Work request:
Your reply should hold only the lines from the records below where "Miami" occurs.

Records supplied:
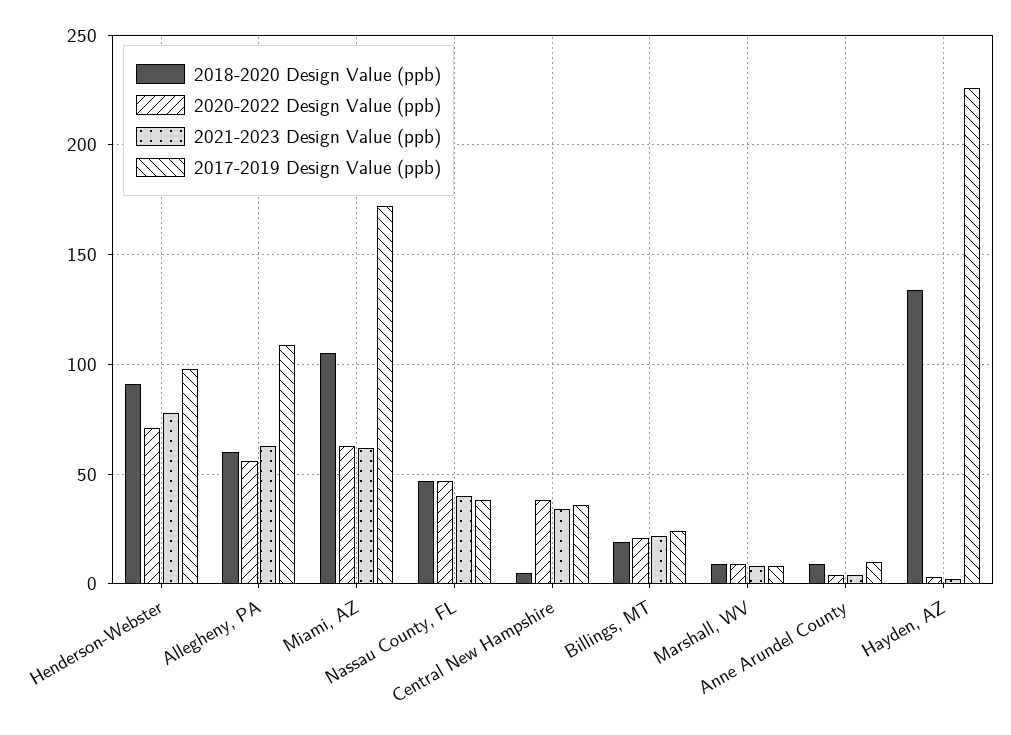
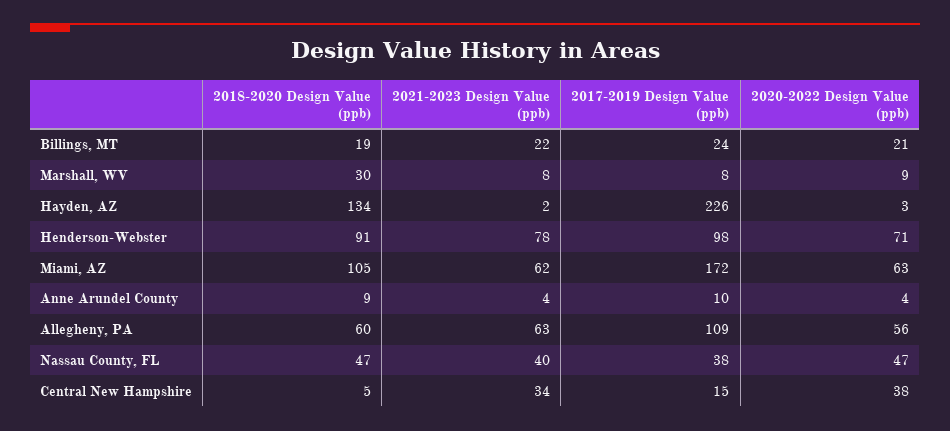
  {
    "2018-2020 Design Value (ppb)": {
      "Henderson-Webster": 91,
      "Allegheny, PA": 60,
      "Miami, AZ": 105,
      "Nassau County, FL": 47,
      "Central New Hampshire": 5,
      "Billings, MT": 19,
-     "Marshall, WV": 10,
+     "Marshall, WV": 30,
      "Anne Arundel County": 9,
      "Hayden, AZ": 134
    },
    "2020-2022 Design Value (ppb)": {
      "Henderson-Webster": 71,
      "Allegheny, PA": 56,
      "Miami, AZ": 63,
      "Nassau County, FL": 47,
      "Central New Hampshire": 38,
      "Billings, MT": 21,
      "Marshall, WV": 9,
      "Anne Arundel County": 4,
      "Hayden, AZ": 3
    },
    "2021-2023 Design Value (ppb)": {
      "Henderson-Webster": 78,
      "Allegheny, PA": 63,
      "Miami, AZ": 62,
      "Nassau County, FL": 40,
      "Central New Hampshire": 34,
      "Billings, MT": 22,
      "Marshall, WV": 8,
      "Anne Arundel County": 4,
      "Hayden, AZ": 2
    },
    "2017-2019 Design Value (ppb)": {
      "Henderson-Webster": 98,
      "Allegheny, PA": 109,
      "Miami, AZ": 172,
      "Nassau County, FL": 38,
-     "Central New Hampshire": 35,
+     "Central New Hampshire": 15,
      "Billings, MT": 24,
      "Marshall, WV": 8,
      "Anne Arundel County": 10,
      "Hayden, AZ": 226
    }
  }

Answer:
      "Miami, AZ": 105,
      "Miami, AZ": 63,
      "Miami, AZ": 62,
      "Miami, AZ": 172,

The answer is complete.